Тут надо объяснять. Одно дело – сын Сигизмунда королевич Владислав, провозглашенный русским царем. При этом лишь правящая династия польская, но Московия осталась самостоятельным государством. А при короле Сигизмунде Московская Русь перестала бы существовать как суверенное государство, стала бы частью Польского королевства со столицей в Варшаве и воеводствами в Москве, Смоленске, Владимире. Вот что автоматически следовало за призванием Сигизмунда. И этот человек, Федор Мстиславский, теперь вместе с Пожарским венчает русского царя. И при новом царе он как был, так и остался первым боярином на Руси.
А Иван Романов что делал в Кремле с поляками, смертным боем бился несколько месяцев? Нет, он был там вместе с поляками. И не один, а с малолетним племянником Михаилом и его матерью. Понятно, что пятнадцатилетний Михаил ни при чем, он оказался там не сам по себе, а по стечению обстоятельств, с дядей и матерью. Но тем не менее человек, которого вскоре выберут царем, будущий основатель династии Романовых, не рвался с юношеским пылом в ряды ополчения, а прятался от народного ополчения вместе с поляками. Факт есть факт, который почти все историки стеснительно умалчивают, обходят.
В общем, Пожарский на венчании – чуть ли не чужой, представитель ополчения и дворянства. Только и всего. Тот, кто расчистил им, высокородным боярам, поле для новой игры. Убрал с него совсем уж одиозных игроков: Ивана Заруцкого, Марину Мнишек с сыном, царя Владислава.

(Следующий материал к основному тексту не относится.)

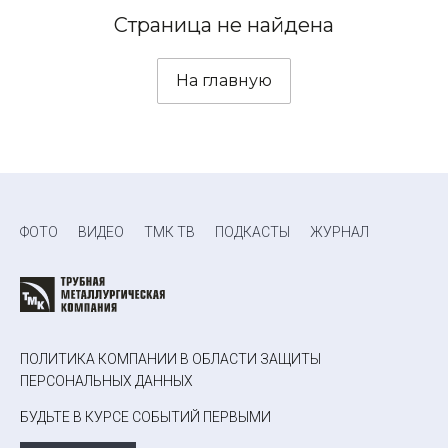
Страница не найдена
На главную
ФОТО
ВИДЕО
ТМК ТВ
ПОДКАСТЫ
ЖУРНАЛ
ПОЛИТИКА КОМПАНИИ В ОБЛАСТИ ЗАЩИТЫ
ПЕРСОНАЛЬНЫХ ДАННЫХ
БУДЬТЕ В КУРСЕ СОБЫТИЙ ПЕРВЫМИ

Я намеренно забежал вперед, чтобы яснее стала обстановка в Москве и вокруг летом – осенью 1612 года. Каждый князь и каждый боярин в каждом лагере прикидывал, что к чему, каждый думал, как и чем обернется завтрашний день, на чью сторону перейти, за кого быть. За царя Владислава, короля Сигизмунда или за шведского королевича Карла-Филиппа, за ту или иную новую силу – не важно, потому что в итоге каждый был сам за себя.